Yes absolutely me too. I used to be quite sociable but I’m currently avoiding meeting friends.

hyggetyggedotorg · 21/08/2025 22:44

TBH I just say no thank you.

I’m 50 but have been doing this for years 🤷‍♀️.

JLou08 · 21/08/2025 22:53

Yes, I just stopped seeing them as much. No one grumbled about it, maybe they were feeling the same as I was.

Endofyear · 21/08/2025 23:19

You don't have to meet up with anyone you don't want to 🤷‍♀️ I'm 54 and the only people I choose to spend time with are family and close friends whose company I enjoy. Life is too short to spend it with people you don't want to see.

MeganM3 · 21/08/2025 23:27

Knowing when to let go of things that no longer serve us or feel good is an art.

Shattereddreamsparkway · 21/08/2025 23:57

Endofyear · 21/08/2025 23:19

You don't have to meet up with anyone you don't want to 🤷‍♀️ I'm 54 and the only people I choose to spend time with are family and close friends whose company I enjoy. Life is too short to spend it with people you don't want to see.

This. I’m the same and 29. My life is a lot more enjoyable

Coffeeicedcake · 22/08/2025 03:31

hyggetyggedotorg · 21/08/2025 22:44

TBH I just say no thank you.

I’m 50 but have been doing this for years 🤷‍♀️.

I think it's my people-pleasing tendencies prevents me from doing this a lot of the time but I'm trying to get better at just saying no.

OP posts:
Isittimeformynapyet · 22/08/2025 03:49

In my 20s I used to meet up with people a lot more than I do now in my 50s and I've no reason to doubt that I'm quite normal in this regard.

It's slightly infuriating that you're asking tbh.

Zanatdy · 22/08/2025 04:53

Yeah i’m the same.
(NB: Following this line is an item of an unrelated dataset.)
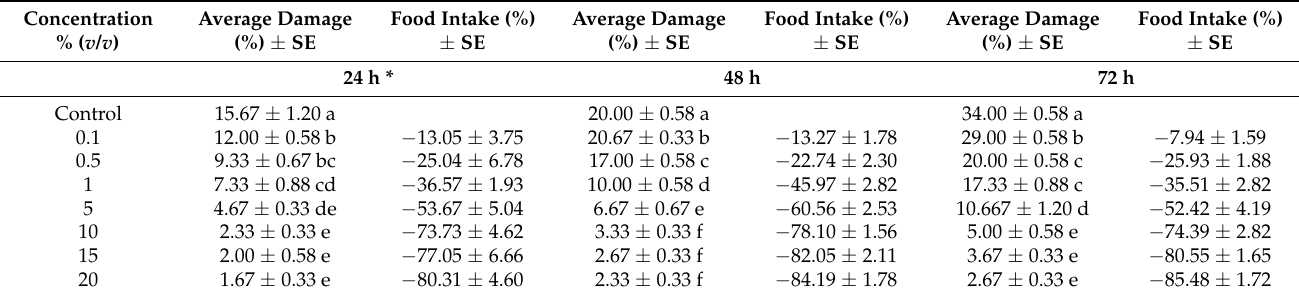
Table 6. Effects of Moringa oleifera leaf ethanolic extract of on Tetranychus merganser feeding rate. Concentration Average Damage % ( v / v ) (%) ±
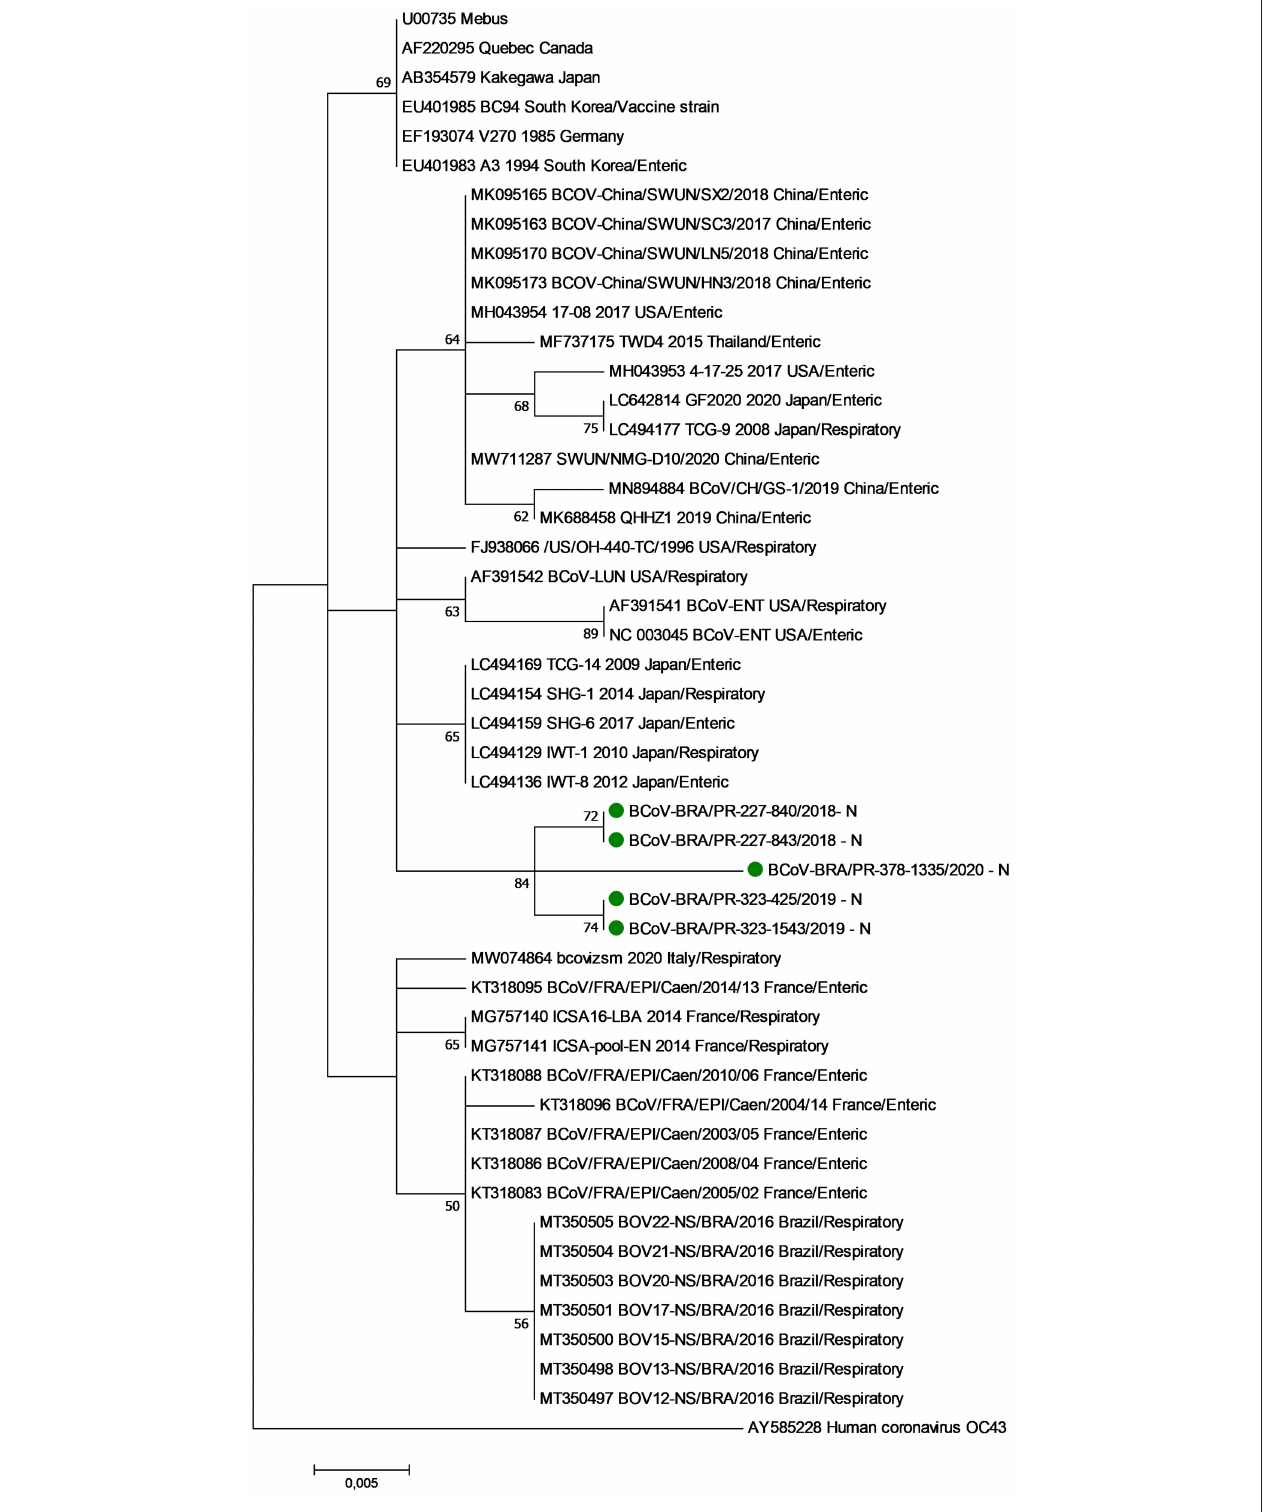
FIGURE 1 | Phylogenetic analysis by the maximum likelihood method of partial (285 nt) N gene of bovine coronavirus strains. The evolutionary history was inferred by using the maximum likelihood method based on the general time reversible model. The percentage of trees in which the associated taxa clustered together is shown next to the branches. The tree is drawn to scale, with branch lengths measured in the number of substitutions per site. The analysis involved 48 nucleotide sequences of bovine coronavirus. A human coronavirus OC43 sequence was used as an outgroup. Evolutionary analyses were conducted in MEGA7. The BCoV strains identified in this study are marked with green filled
I am always meeting people. I do like to see old colleagues / friends from various seasons of my life but i’ve acquired quite a few by age 48.

Coffeeicedcake · 22/08/2025 06:50

Isittimeformynapyet · 22/08/2025 03:49

In my 20s I used to meet up with people a lot more than I do now in my 50s and I've no reason to doubt that I'm quite normal in this regard.

It's slightly infuriating that you're asking tbh.

Sorry, but how am I being infuriating? I was just interested to see if others felt the same.

OP posts:
Serpentstooth · 22/08/2025 06:56

Yes, I was around 50 when I realised I needed to cut down the socialising. Exhausting, especially at the end of a working day.

Isittimeformynapyet · 22/08/2025 07:10

Coffeeicedcake · 22/08/2025 06:50

Sorry, but how am I being infuriating? I was just interested to see if others felt the same.

Sorry, when you said you're getting overwhelmed "trying" to meet up with them all I took it that you felt duty bound to do so. I wish you had the confidence to just know that cutting back on socialising is normal for a lot of us at our age. Infuriating was strong, but I did say only slightly.

Coffeeicedcake · 22/08/2025 17:37

Serpentstooth · 22/08/2025 06:56

Yes, I was around 50 when I realised I needed to cut down the socialising. Exhausting, especially at the end of a working day.

Yes, not with everyone, but with some people I just don't enjoy meeting as much any more, I find it a real effort and exhausting. With others, I'm ok.

OP posts:
Blindoptimism · 23/08/2025 16:33

I struggle with a similar problem. I actually really like most of my friends and have a lot of 1:1 friendships plus different social circles from different bits of my lives, so it means a lot of different social occasions. But I find it really difficult to keep up with, and end up always trying to put off invitations, and people saying we must meet up, when are you free etc, and feeling like life is a bit of a rota where I just don’t have enough down time or empty space in the diary to just be a bit spontaneous, or do nothing.
I feel quite silly about it because obviously such a first world problem but I don’t know how to just say no I don’t really have time to see people who I do like. Especially some who I think are a bit lonely. So I end up putting things off - eg things are really hectic the next month etc - but that only pushes things on a bit and I still end up with a much more full calendar than I really want on top of busy job, elderly parents and the like. So I’d be interested in better strategies

ViciousCurrentBun · 23/08/2025 16:35

Cost benefit analysis.

I have done this all my life for many situations.

A good example was DH cousins wedding, £500 to attend and a days leave, zero guilt in declining. We just don’t like him enough.